The pattern is part of a broader Cloudflare 2026-06-01 discipline of moving everything onto iPXE so a single BIOS firmware image serves all SKUs with configuration deployed through the existing release pipeline.

Composition with other patterns

Generalisation: encoded-state comparison flag

The general lesson: when read encoding and write encoding differ, expose a comparison primitive at the encoding boundary rather than forcing the consumer to translate.

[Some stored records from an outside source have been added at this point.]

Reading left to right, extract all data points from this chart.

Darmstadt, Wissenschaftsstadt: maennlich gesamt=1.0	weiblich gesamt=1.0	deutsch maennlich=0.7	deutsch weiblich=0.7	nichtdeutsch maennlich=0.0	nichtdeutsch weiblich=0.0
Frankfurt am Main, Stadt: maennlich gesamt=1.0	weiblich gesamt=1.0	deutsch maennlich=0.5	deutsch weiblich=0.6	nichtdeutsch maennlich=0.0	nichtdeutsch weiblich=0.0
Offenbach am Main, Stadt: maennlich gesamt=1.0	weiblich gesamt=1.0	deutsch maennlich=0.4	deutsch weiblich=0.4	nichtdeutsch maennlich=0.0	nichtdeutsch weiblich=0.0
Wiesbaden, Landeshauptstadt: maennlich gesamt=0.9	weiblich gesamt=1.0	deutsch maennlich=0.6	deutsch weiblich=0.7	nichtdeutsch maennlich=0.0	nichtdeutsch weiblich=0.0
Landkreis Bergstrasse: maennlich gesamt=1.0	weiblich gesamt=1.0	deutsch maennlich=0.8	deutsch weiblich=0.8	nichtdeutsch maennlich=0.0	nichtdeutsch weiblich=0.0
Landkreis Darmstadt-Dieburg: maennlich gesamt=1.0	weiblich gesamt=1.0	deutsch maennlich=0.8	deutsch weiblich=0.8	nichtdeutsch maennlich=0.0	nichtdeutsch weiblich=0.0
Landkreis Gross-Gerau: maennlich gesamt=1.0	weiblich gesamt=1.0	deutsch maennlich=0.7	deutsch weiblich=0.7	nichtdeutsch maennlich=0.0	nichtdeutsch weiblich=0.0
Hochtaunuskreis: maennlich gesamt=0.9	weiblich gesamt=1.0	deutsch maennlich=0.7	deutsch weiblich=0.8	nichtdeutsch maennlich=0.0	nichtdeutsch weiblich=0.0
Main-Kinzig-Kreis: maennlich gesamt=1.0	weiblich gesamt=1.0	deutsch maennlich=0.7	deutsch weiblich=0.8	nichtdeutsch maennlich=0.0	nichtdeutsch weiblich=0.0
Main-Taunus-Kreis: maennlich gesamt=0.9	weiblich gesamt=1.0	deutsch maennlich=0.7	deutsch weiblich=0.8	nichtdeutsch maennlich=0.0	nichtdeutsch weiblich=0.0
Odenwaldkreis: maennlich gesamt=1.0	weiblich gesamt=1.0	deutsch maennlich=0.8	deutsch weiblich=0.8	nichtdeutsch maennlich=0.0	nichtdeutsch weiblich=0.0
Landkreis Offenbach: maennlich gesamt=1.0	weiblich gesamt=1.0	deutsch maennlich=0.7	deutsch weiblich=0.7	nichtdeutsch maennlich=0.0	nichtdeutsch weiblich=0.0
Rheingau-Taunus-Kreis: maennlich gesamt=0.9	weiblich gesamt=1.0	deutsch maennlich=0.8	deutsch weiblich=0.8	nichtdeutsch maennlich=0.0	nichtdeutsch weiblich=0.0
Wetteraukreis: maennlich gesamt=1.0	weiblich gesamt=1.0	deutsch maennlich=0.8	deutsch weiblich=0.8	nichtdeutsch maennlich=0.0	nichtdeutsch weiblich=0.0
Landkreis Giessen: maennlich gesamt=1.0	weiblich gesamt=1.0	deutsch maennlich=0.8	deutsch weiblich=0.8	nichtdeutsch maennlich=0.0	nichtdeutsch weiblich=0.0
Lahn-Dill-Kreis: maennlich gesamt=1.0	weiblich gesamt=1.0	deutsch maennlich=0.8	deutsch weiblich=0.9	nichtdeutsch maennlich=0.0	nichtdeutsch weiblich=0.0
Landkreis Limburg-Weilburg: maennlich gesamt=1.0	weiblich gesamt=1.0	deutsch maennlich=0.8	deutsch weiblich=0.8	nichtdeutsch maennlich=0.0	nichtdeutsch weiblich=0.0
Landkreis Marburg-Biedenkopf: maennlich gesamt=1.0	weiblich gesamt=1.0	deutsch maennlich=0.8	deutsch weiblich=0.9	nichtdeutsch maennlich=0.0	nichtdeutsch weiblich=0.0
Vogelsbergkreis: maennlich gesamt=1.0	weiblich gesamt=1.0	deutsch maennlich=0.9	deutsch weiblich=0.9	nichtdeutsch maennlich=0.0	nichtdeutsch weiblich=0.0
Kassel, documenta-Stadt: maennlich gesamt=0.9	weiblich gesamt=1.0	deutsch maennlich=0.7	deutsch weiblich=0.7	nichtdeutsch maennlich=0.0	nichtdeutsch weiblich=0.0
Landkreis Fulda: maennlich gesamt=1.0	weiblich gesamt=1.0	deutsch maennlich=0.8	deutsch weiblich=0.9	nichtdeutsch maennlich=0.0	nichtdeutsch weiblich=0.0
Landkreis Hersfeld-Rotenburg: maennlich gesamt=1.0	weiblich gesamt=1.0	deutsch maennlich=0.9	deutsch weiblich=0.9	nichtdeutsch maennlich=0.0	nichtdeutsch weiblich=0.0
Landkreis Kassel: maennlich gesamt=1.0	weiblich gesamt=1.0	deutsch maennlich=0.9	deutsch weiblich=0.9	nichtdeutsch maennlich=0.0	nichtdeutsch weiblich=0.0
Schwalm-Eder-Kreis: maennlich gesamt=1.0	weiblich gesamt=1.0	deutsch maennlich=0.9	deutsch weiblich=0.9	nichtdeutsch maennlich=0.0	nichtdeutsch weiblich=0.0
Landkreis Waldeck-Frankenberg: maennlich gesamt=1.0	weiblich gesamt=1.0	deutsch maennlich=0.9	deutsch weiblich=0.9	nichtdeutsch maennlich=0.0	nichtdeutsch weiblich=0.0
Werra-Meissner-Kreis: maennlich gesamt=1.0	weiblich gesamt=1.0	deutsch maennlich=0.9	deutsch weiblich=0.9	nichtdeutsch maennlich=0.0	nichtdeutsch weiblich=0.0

Substrate Native read encoding Comparison primitive
iPXE on UEFI hex uefi-same-hex boolean (Cloudflare 2026-06-01)
Etcd watch binary protobuf mod_revision integer for version compare
Kubernetes API JSON resourceVersion for optimistic concurrency
HTTP cache bytes ETag header for content equality
Database optimistic lock rows version column for compare-and-set

Whenever the consumer's natural comparison would require translation, exposing a comparable primitive at the substrate level is faster + less fragile than translating client-side.

When to use

  • Fleet automation runs from a substrate (iPXE, embedded shell, constrained runtime) that can't easily parse the read encoding.
  • The configuration tool can be extended to expose a comparison primitive cheaply.
  • Per-boot wall-clock savings matter (boot is on the critical path).

When not to use

  • The consumer is rich enough to do the comparison itself (full programming language with parsing libraries).
  • The configuration substrate is closed and can't be extended.
  • The wall-clock cost of show+parse+conditional-set is negligible for the use case.

Risks

  • Flag staleness — the flag's reference value (uefi-same-hex) must track the actual desired hex representation. If they drift, the comparison gives wrong answers. Treat the flag's reference as part of the declarative configuration.
  • Always-set side effects — issuing the set even when no change is needed must be safe (idempotent, no extra wall-clock, no audit-log noise). Cloudflare's set is cheap; not every substrate's would be.
  • Flag-driven behaviour vs actual change — the flag indicates whether the comparison matched, not whether the underlying hardware state will change. Cloudflare uses it for reboot decisions; using it for other decisions (audit, alerting) needs care.